Gli impulsi nervosi della sua mente vengono captati dagli elettrodi e tradotti in comandi per un cursore che si muove sullo schermo di un computer. Semplicemente pensando di farlo, Matthew Nagle riesce a scrivere mail, a giocare con semplici videogame o azionare una mano robotica.
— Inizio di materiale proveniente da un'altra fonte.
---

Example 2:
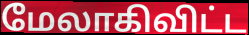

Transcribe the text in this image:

மேலாகிவிட்ட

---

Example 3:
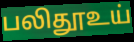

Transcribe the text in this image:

பலிதூஉய்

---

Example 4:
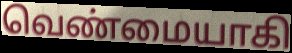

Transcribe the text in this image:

வெண்மையாகி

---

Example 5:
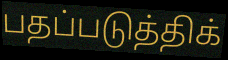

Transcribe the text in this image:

பதப்படுத்திக்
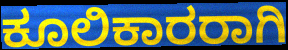
ಕೂಲಿಕಾರರಾಗಿ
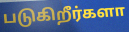
படுகிறீர்களா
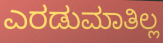
ಎರಡುಮಾತಿಲ್ಲ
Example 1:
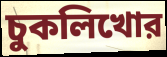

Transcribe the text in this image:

চুকলিখোর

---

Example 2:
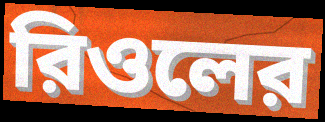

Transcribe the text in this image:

রিওলের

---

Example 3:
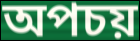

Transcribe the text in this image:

অপচয়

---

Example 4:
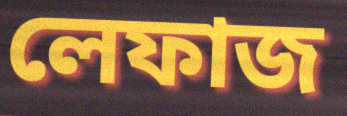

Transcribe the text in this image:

লেফাজ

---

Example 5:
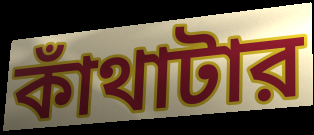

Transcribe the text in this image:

কাঁথাটার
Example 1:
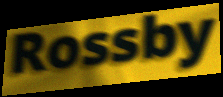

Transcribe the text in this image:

Rossby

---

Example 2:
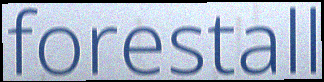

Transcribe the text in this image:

forestall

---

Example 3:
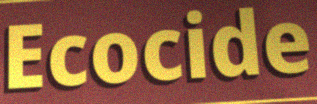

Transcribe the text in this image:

Ecocide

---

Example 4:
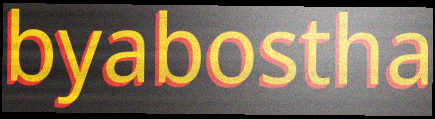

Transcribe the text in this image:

byabostha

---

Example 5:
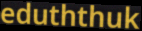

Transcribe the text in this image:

eduththuk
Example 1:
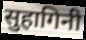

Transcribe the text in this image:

सुहागिनी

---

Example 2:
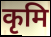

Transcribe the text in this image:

कृमि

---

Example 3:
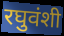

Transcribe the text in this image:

रघुवंशी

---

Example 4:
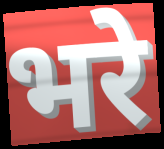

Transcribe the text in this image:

भरे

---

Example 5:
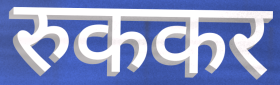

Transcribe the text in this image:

रुककर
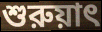
শুরুয়াৎ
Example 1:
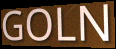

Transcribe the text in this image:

GOLN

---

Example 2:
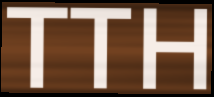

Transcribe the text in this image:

TTH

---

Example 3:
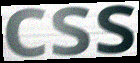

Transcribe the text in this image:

css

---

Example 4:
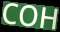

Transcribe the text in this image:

COH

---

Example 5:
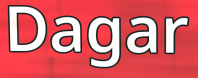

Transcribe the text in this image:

Dagar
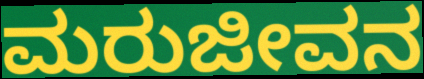
ಮರುಜೀವನ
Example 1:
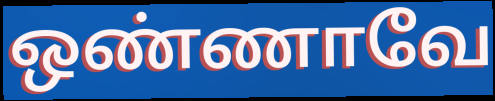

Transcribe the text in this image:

ஒண்ணாவே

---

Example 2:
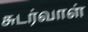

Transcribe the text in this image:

சுடர்வாள்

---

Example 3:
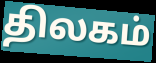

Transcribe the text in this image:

திலகம்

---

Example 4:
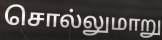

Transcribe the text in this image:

சொல்லுமாறு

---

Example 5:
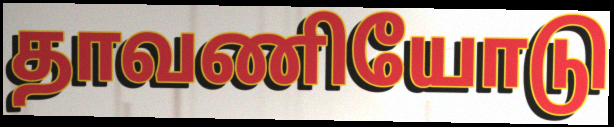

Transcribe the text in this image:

தாவணியோடு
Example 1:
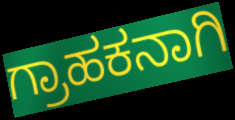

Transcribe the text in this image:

ಗ್ರಾಹಕನಾಗಿ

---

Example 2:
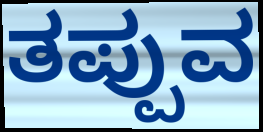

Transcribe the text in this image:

ತಪ್ಪುವ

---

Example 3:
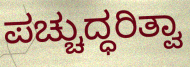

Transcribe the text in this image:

ಪಚ್ಚುದ್ಧರಿತ್ವಾ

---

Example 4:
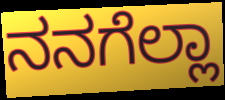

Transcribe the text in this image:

ನನಗೆಲ್ಲಾ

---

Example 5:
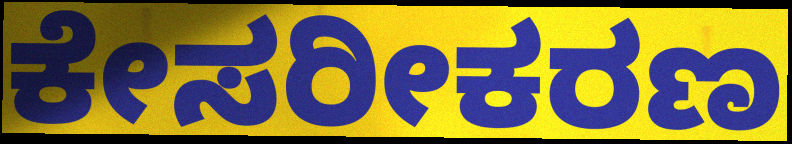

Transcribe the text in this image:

ಕೇಸರೀಕರಣ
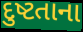
દુષ્ટતાના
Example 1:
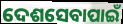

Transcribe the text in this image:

ଦେଶସେବାପାଇଁ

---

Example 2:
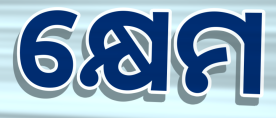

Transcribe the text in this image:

କ୍ଷେମ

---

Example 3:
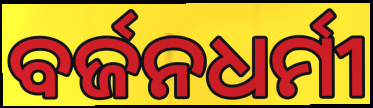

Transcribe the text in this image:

ବର୍ଜନଧର୍ମୀ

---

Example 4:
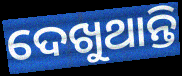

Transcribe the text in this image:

ଦେଖୁଥାନ୍ତି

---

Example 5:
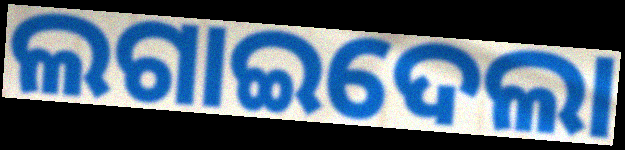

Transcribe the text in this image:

ଲଗାଇଦେଲା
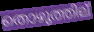
തൊഴുത്തില്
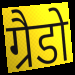
ग्रैडो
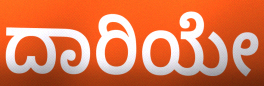
ದಾರಿಯೇ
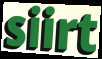
siirt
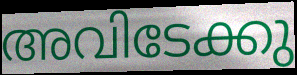
അവിടേക്കു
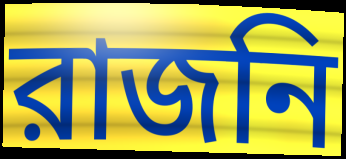
রাজনি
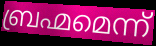
ബ്രഹ്മമെന്ന്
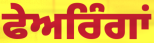
ਫੇਅਰਿੰਗਾਂ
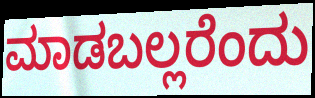
ಮಾಡಬಲ್ಲರೆಂದು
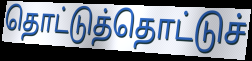
தொட்டுத்தொட்டுச்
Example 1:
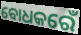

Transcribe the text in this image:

ବୋଧକରେଁ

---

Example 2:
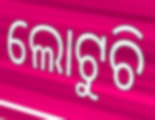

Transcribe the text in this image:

ଲୋଟୁଚି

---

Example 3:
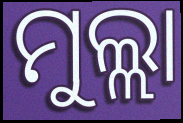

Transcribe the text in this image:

ମୁଲ୍ଲା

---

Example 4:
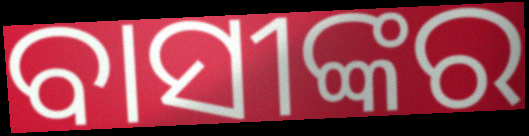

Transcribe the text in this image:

ବାସୀଙ୍କର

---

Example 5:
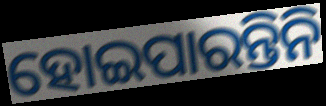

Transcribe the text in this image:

ହୋଇପାରନ୍ତିନି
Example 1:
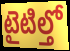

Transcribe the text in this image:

టైటిల్తో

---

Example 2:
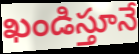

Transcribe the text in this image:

ఖండిస్తూనే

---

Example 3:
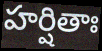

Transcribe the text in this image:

హర్షితాః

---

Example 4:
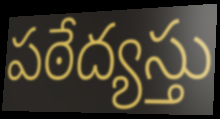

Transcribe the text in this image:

పఠేద్యస్తు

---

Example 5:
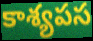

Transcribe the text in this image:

కాశ్యపస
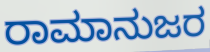
ರಾಮಾನುಜರ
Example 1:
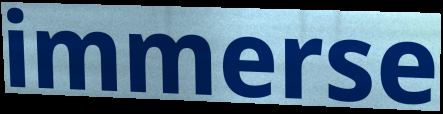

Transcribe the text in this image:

immerse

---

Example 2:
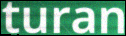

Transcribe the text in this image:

turan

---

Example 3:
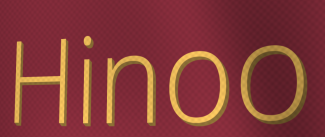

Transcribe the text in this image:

Hinoo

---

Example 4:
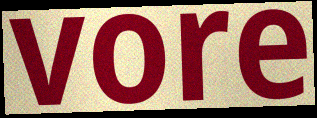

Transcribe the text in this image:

vore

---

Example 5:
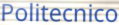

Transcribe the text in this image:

Politecnico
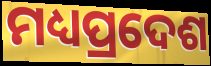
ମଧ୍ୟପ୍ରଦେଶ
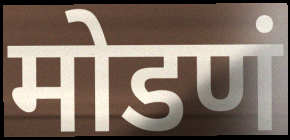
मोडणं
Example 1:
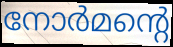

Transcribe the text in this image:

നോർമന്റെ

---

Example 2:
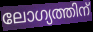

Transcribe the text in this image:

ലോഗ്യത്തിന്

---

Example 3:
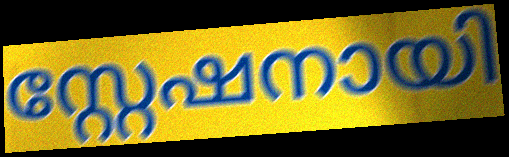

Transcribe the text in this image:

സ്റ്റേഷനായി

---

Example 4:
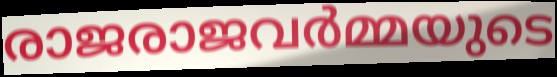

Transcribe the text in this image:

രാജരാജവർമ്മയുടെ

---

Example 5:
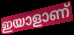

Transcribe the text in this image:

ഇയാളാണ്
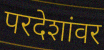
परदेशांवर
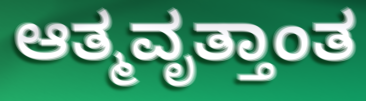
ಆತ್ಮವೃತ್ತಾಂತ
Ma anche senza penetrare nella sacralità della scatola cranica, un normale elettroencefalografo applicato sui capelli è in grado di raccogliere alcuni degli impulsi nervosi generati dal cervello. I segnali provenienti dai neuroni possono essere sfruttati per guidare una sedia a rotelle. La sua traiettoria è ancora poco precisa, ma l’affinamento della tecnica sarà l’obiettivo degli sforzi del futuro.
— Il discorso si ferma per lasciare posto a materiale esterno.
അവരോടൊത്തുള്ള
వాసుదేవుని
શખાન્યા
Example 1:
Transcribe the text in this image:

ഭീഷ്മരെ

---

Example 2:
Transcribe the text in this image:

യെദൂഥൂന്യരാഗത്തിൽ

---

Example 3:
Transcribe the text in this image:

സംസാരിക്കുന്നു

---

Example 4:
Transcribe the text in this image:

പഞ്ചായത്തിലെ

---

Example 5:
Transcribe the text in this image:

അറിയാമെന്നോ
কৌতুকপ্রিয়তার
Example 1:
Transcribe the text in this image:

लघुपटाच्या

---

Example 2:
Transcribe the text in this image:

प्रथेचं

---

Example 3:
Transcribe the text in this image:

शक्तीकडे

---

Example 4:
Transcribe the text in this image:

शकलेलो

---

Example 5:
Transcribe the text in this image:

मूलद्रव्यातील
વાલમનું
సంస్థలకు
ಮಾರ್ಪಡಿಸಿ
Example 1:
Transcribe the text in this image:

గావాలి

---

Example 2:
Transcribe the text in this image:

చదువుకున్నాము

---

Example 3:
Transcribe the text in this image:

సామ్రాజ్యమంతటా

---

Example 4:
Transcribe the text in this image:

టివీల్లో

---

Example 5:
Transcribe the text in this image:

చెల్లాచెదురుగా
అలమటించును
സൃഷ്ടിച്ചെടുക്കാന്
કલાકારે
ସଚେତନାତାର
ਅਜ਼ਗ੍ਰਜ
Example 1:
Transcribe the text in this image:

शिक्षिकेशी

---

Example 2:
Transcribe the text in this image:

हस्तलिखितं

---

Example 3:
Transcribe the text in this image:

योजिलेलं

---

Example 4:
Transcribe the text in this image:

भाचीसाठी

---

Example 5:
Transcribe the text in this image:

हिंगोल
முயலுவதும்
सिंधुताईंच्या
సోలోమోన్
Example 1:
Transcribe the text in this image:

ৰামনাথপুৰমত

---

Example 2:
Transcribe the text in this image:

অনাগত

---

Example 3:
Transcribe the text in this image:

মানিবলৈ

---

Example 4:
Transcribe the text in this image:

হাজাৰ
Se la maggior parte dei cyborg cerca di integrare circuiti di silicio all’interno del corpo umano, non mancano neanche i tentativi di percorrere la strada opposta. Ne è un esempio l’ambizioso progetto di riprodurre il funzionamento del cervello in un enorme, potentissimo computer. Human Brain Project - questo il nome dell’iniziativa coordinata dal politecnico di Zurigo, ma alla quale partecipano anche diversi istituti scientifici italiani - vuole ricostruire entro il 2023 l’architettura dei cento miliardi di neuroni che compongono il cervello umano. Fallace, inaffidabile, ma ancora impossibile da imitare. «Quand’anche riuscissimo a riprodurre con la massima fedeltà il funzionamento del complesso dei neuroni su silicio- conclude Gabbrielli- potremmo dire di aver ricreato un cervello umano? Secondo la scuola dei funzionalisti la risposta è positiva, ma la questione è in realtà molto controversa. Per rispondere, dovremo prima capire chi siamo. E quali sono i confini della nostra coscienza».